Ganz hinten tanzt ein Paar in zärtlicher Eintracht, zwei Menschen tragen einen Dritten auf Händen. Dann stehen zwei Tänzer am Mikrofon und rezitieren beiläufig die amerikanische Punkautorin Kathy Acker: „Du bist nicht die Frau, die ich erhofft habe.“ „Ich weiß nicht, wie man gibt“, „hör auf zu wollen“. Paargeraune wird zum Soundtrack der Choreografie, mehr und mehr lösen sich die Duos auf, um in einer halbnackt hin- und herrasenden Masse aufzugehen.

„Ich versuche, eine konkrete Geschichte zu erzählen, nicht in Worten, sondern mit der Abstraktheit und Sinnlichkeit, die Körper und Bewegungen haben“, sagt Mathilde Monnier. Es ist eine Art Entwicklungsroman darüber, dass die Gewalt aus der Kindheit das komplizierte Begehren zwischen Mann und Frau bestimmt, dass man Frieden letztlich nur über eine Wahlfamilie und eine innere Aufgabe findet. Doch was sich so eingängig anhört, erschließt sich nicht auf den ersten Blick: Monniers Arbeiten wirken verschlossen, man muss sich einsehen, damit sie ihre Poesie entfalten.

„Schreiben“ nennt Monnier auch ihr Choreografieren. Ein Schreiben im Kopf, das nirgendwo niedergelegt ist. „Ich werde durch Bücher inspiriert“, sagt sie, „auf den Proben gibt es einen Büchertisch, die Tänzer sollen ständig darin blättern.“ Vielleicht sind ihr auch deshalb die Hände im Tanz so wichtig? „Die Hände sind im europäischen Tanz völlig unterrepräsentiert.

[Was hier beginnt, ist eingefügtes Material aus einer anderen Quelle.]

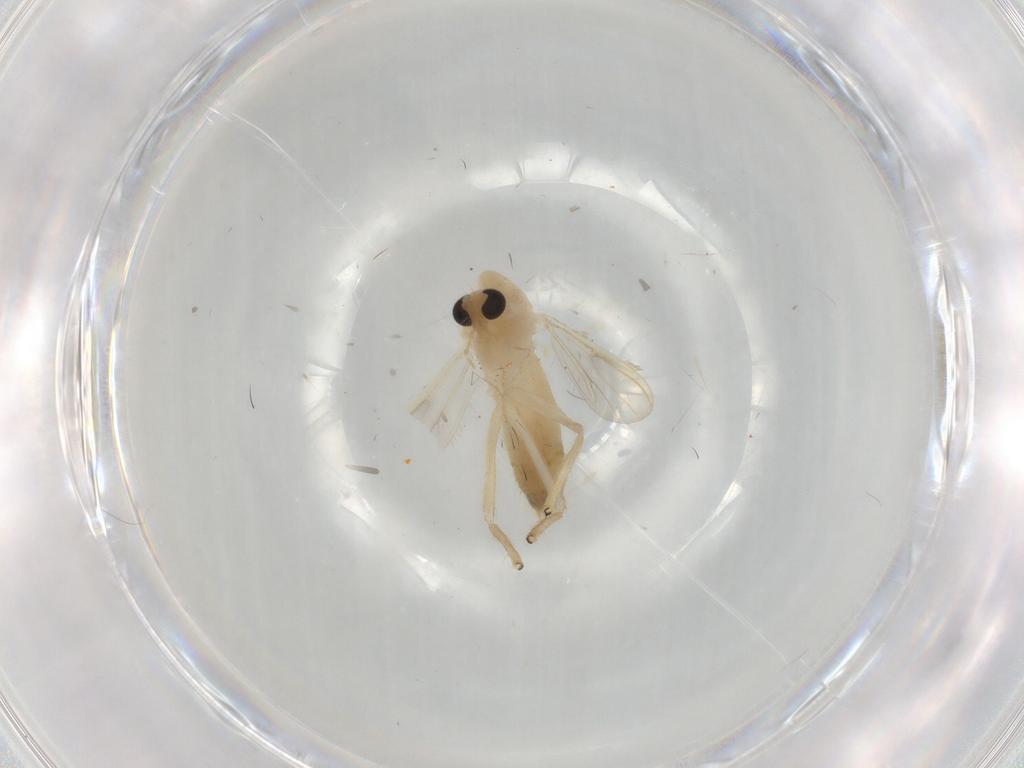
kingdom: Animalia
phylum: Arthropoda
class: Insecta
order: Diptera
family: Chironomidae
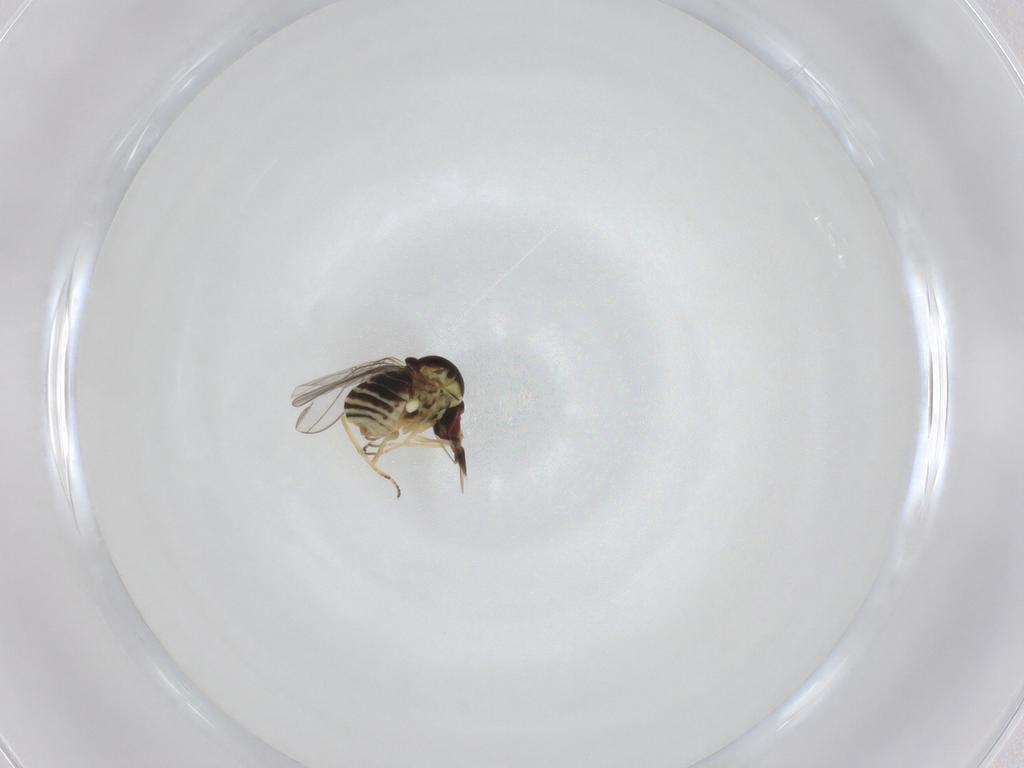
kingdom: Animalia
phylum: Arthropoda
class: Insecta
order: Diptera
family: Mythicomyiidae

Ich habe mich viel mit Tanz auf Bali und in Indien beschäftigt, dort sind die Arme der Ursprung der Bewegung“, sagt sie und malt beim Sprechen in die Luft. Ihre Liebe zu Texten geht so weit, dass sie seit 1997 immer wieder mit der streitbaren Autorin Christine Angot zusammenarbeitet, deren autobiografisch-intime Romane über Inzest und Liebesversagen Frankreichs Literaturszene in Aufruhr versetzen. Monnier und Angot harmonieren jedoch sehr gut miteinander – die Schriftstellerin ist Ratgeberin und manchmal Autorin, sie assistiert dann und wann auf Proben.

In dem Porträt „Vers Mathilde“, das die Filmemacherin Claire Denis von Monnier gemacht hat, gibt es eine Szene, in der die Choreografin plötzlich verzweifelt eine Probe abbricht: „Es funktioniert nicht. Die Tänzer finden nichts Eigenes, sie imitieren mich nur. Es braucht eine Lücke, in der das Unerwartete entsteht.“ Genau das aber macht die Arbeit an ihren Stücken auch oft langwierig, denn die Gemeinschaft folgt meist dem Gesetz des Lautesten – die friedliche Identität in der Wahlfamilie, die „Frère et soeur“ zeitweise behauptet, gibt es nie dauerhaft.

Mathilde Monnier wurde in Mulhouse geboren, einer Industriestadt an der deutschen Grenze, deren Niedergang sie in ihrer Kindheit erlebte – „das hat mir eine bestimmte soziale Orientierung mitgegeben“. Sie fühlt sich beeinflusst von der deutschen Kultur, auch über den Philosophen Jean-Luc Nancy, „einen deutschen Denker“, mit dem sie gerade einen Gesprächsband herausgibt. Und obwohl Frankreich als eines der Länder gilt, in dem das fragile Gebilde Tanz durch choreografische Zentren am klügsten gefördert wird, glaubt sie, dass in Deutschland die Bedingungen für den Tanz besser sind – und wünschte sich manchmal, hier zu arbeiten.